She said it was "extremely misleading" to say, as the treaty suggests, that it gives back more power to member states than the abandoned EU constitution.

Ms Stewart, who helped draw up the original constitution, said it was important to give voters a say.

Prime Minister Gordon Brown insists a referendum is unnecessary because the UK has secured a series of opt-outs.

The government had previously promised to hold a referendum before the constitution was rejected by voters in France and the Netherlands.

Ms Stuart, MP for Birmingham Edgbaston, said she had read an "unofficial" translation of the new constitutional treaty and "all the big items" from the previous document had been retained.

'Trust'

She told MPs: "The red lines that we now say we have secured and therefore don't need a referendum, actually those red lines were already protected in the constitutional treaty on which we were prepared to give a referendum. Nothing has changed.

"This is now a question of trust. It is a question of having given a commitment to a referendum on a document which we say is good for Britain.

"We actually should ask the people to endorse that. If we are so confident it is good, we should have the confidence to ask the people."

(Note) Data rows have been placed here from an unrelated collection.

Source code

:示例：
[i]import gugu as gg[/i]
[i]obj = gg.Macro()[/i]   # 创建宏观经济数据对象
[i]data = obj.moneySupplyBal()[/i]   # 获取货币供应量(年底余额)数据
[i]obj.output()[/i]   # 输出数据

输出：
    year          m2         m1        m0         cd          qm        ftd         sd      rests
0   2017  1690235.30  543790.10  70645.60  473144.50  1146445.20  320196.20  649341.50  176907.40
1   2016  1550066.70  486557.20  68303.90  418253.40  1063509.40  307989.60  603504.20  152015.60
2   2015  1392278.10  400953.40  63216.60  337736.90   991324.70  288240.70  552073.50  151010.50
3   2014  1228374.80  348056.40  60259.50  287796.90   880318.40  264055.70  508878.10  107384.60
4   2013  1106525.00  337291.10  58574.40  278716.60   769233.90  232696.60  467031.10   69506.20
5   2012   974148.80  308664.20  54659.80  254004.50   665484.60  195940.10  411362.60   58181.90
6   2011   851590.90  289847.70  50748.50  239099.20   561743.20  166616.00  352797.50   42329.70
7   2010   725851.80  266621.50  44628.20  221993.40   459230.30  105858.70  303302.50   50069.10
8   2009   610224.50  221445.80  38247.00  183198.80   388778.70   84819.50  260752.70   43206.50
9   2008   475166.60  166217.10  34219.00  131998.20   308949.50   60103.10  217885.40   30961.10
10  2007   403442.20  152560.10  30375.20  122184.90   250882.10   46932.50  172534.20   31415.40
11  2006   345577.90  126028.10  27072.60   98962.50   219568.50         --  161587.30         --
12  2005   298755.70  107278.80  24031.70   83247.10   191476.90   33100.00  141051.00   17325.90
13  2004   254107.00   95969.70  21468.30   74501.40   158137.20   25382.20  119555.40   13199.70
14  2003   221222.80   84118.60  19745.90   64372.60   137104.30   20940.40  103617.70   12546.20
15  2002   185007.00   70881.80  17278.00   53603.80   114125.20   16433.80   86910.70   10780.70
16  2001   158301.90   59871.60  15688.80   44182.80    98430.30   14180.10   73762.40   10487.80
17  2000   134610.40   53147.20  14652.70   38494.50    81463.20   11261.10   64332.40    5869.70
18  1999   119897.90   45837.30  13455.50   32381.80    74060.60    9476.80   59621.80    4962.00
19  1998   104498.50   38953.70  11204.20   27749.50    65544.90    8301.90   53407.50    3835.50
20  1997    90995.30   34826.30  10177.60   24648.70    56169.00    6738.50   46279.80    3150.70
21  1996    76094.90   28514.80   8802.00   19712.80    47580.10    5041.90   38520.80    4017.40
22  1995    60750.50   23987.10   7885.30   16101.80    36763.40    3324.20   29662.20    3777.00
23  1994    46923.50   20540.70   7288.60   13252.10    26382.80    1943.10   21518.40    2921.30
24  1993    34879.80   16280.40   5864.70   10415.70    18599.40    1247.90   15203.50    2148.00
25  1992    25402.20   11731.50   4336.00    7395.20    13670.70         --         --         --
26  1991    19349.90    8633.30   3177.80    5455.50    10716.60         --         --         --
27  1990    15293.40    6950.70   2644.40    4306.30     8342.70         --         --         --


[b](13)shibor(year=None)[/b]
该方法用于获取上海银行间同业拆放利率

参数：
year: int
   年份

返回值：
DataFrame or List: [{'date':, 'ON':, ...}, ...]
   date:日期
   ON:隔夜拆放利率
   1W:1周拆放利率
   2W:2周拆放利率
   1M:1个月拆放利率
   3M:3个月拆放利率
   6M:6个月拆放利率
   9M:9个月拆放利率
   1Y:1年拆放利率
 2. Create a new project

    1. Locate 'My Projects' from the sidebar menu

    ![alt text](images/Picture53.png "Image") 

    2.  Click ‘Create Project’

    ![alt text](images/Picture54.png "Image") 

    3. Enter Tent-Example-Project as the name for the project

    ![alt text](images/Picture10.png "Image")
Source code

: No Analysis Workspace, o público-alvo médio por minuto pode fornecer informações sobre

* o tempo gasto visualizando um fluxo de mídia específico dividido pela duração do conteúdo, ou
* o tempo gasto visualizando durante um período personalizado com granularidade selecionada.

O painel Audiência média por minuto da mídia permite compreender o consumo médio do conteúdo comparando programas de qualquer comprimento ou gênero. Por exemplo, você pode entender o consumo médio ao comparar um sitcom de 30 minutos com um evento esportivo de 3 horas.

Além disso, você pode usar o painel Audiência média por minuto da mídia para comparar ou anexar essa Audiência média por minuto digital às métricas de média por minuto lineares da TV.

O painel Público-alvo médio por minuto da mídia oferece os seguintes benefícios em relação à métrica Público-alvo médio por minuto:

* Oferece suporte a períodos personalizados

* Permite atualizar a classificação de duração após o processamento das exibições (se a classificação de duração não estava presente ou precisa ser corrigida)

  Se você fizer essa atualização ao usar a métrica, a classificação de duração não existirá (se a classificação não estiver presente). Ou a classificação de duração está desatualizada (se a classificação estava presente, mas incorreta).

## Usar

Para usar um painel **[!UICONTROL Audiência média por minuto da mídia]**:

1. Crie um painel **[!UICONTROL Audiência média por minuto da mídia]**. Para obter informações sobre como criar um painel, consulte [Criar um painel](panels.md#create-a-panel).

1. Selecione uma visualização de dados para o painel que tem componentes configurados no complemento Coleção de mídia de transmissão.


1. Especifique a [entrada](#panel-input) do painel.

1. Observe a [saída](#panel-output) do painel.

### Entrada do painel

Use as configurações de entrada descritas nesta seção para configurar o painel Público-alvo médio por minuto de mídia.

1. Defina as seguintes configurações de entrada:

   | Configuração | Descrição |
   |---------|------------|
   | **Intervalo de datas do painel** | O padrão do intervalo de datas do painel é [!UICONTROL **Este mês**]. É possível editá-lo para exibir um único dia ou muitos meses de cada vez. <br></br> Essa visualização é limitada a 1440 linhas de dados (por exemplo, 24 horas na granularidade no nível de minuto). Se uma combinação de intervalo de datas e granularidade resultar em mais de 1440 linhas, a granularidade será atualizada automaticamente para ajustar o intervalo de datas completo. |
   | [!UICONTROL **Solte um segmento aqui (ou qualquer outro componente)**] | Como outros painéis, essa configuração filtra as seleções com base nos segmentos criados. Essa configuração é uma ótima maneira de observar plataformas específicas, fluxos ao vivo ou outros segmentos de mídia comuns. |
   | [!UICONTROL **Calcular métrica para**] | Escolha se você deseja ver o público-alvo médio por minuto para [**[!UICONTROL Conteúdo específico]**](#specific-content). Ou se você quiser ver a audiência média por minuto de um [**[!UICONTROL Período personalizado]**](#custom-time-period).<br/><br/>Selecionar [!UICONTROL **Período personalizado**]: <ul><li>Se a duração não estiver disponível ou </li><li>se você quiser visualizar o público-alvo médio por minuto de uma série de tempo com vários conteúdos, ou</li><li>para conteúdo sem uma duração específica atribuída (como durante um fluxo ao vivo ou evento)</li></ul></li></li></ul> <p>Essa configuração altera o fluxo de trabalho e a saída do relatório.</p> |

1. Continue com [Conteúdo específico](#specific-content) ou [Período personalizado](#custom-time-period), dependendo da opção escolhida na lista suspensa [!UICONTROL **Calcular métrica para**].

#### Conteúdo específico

Ms Stuart, who was a member of the group which drew up the original constitution, told MPs: "The foreign secretary and the Europe minister, who at the moment deny this treaty is substantial enough that we should be bound by that promise, they are either being deliberately disingenuous or ill-informed."

'Fundamental'

The EU treaty was published in draft form on Monday.

The Tories say it would "fundamentally change" Britain's place in the EU and are calling for a referendum.

On Wednesday, shadow foreign secretary William Hague said there was "near unanimity" across Europe that the treaty was "simply the substance of the EU constitution repackaged".

But Mr Brown has accused the Tories of returning to an "old agenda" on Europe.

Negotiated before he took over from Tony Blair as prime minister, the treaty gives an opt-out on a human and social rights charter and keeps an independent foreign policy and tax and benefit arrangements.

Europe minister Jim Murphy told the BBC: "We wouldn't sign up to any treaty that transferred in any significant way, any UK sovereignty to the European Union."

When it was put to him that others said there had only been cosmetic changes to the old constitution, he said: "The UK has signed up to a UK version of the European treaty."

There will be three months of talks on the text of the new treaty aimed at reforming the 27-member European Union.

The final text is expected to be ready in time for a summit in Lisbon in October.